TO DO: Scan the records below. Copy every line in which the word "aprons" appears.

DATA RECORDS:
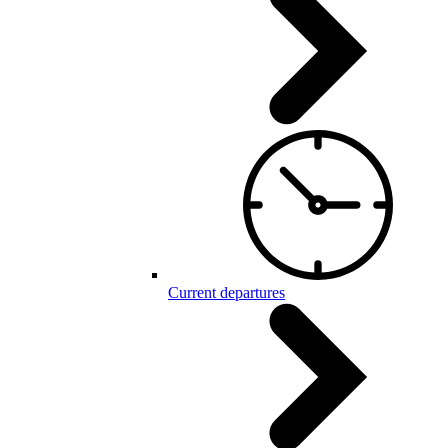
Current departures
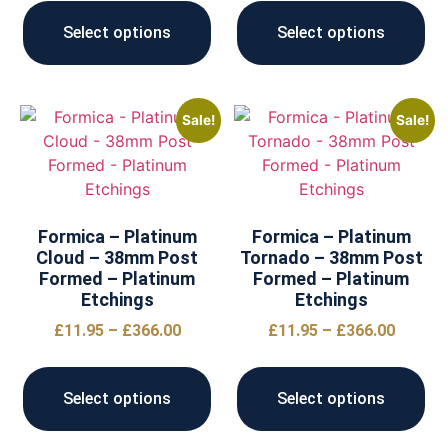
Select options
Select options
Sale!
Sale!
Formica – Platinum
Formica – Platinum
Cloud – 38mm Post
Tornado – 38mm Post
Formed – Platinum
Formed – Platinum
Etchings
Etchings
£
11.95
–
£
366.00
£
11.95
–
£
366.00
Select options
Select options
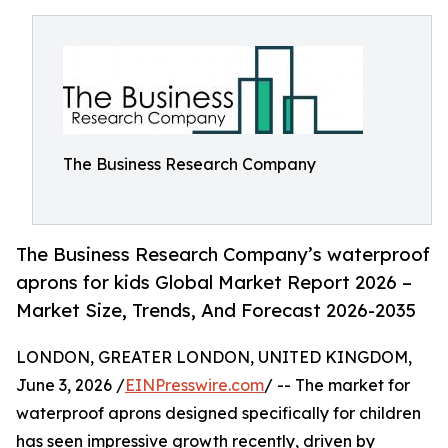
The Business Research Company
The Business Research Company’s waterproof
aprons for kids Global Market Report 2026 –
Market Size, Trends, And Forecast 2026-2035
LONDON, GREATER LONDON, UNITED KINGDOM,
June 3, 2026 /
EINPresswire.com
/ -- The market for
waterproof aprons designed specifically for children
has seen impressive growth recently, driven by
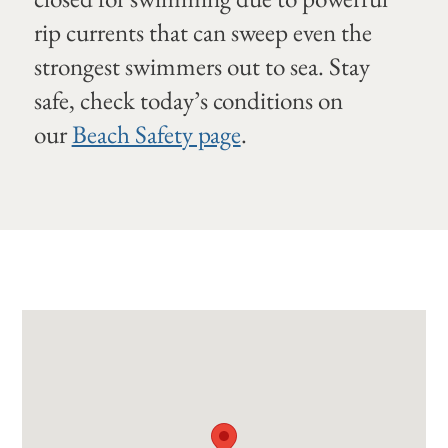
rip currents that can sweep even the
strongest swimmers out to sea. Stay
safe, check today’s conditions on
our
Beach Safety page
.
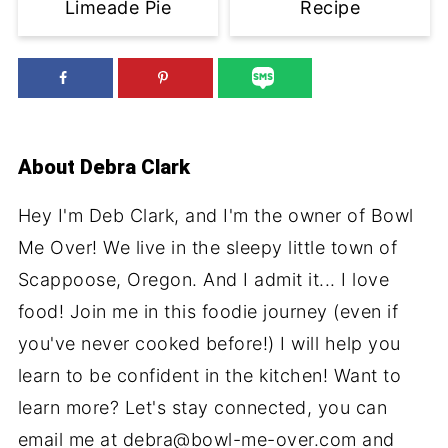
Limeade Pie
Recipe
About
Debra Clark
Hey I'm Deb Clark, and I'm the owner of Bowl
Me Over! We live in the sleepy little town of
Scappoose, Oregon. And I admit it... I love
food! Join me in this foodie journey (even if
you've never cooked before!) I will help you
learn to be confident in the kitchen! Want to
learn more? Let's stay connected, you can
email me at debra@bowl-me-over.com and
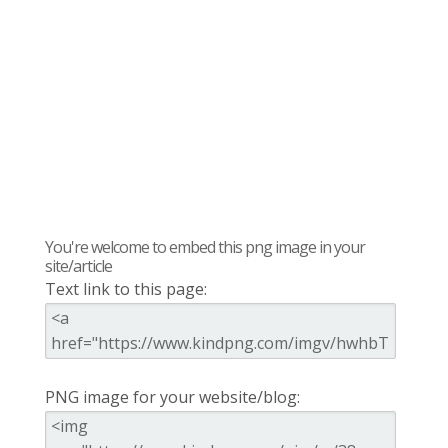
You're welcome to embed this png image in your
site/article
Text link to this page:
PNG image for your website/blog:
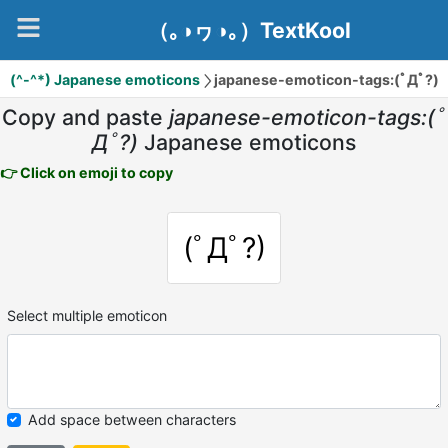
（｡◑ヮ◑｡）TextKool
(^-^*) Japanese emoticons
japanese-emoticon-tags:(ﾟДﾟ?)
Copy and paste
japanese-emoticon-tags:(ﾟ
Дﾟ?)
Japanese emoticons
👉 Click on emoji to copy
(ﾟДﾟ?)
Select multiple emoticon
Add space between characters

ANSWER BOX:
aprons for kids Global Market Report 2026 –
waterproof aprons designed specifically for children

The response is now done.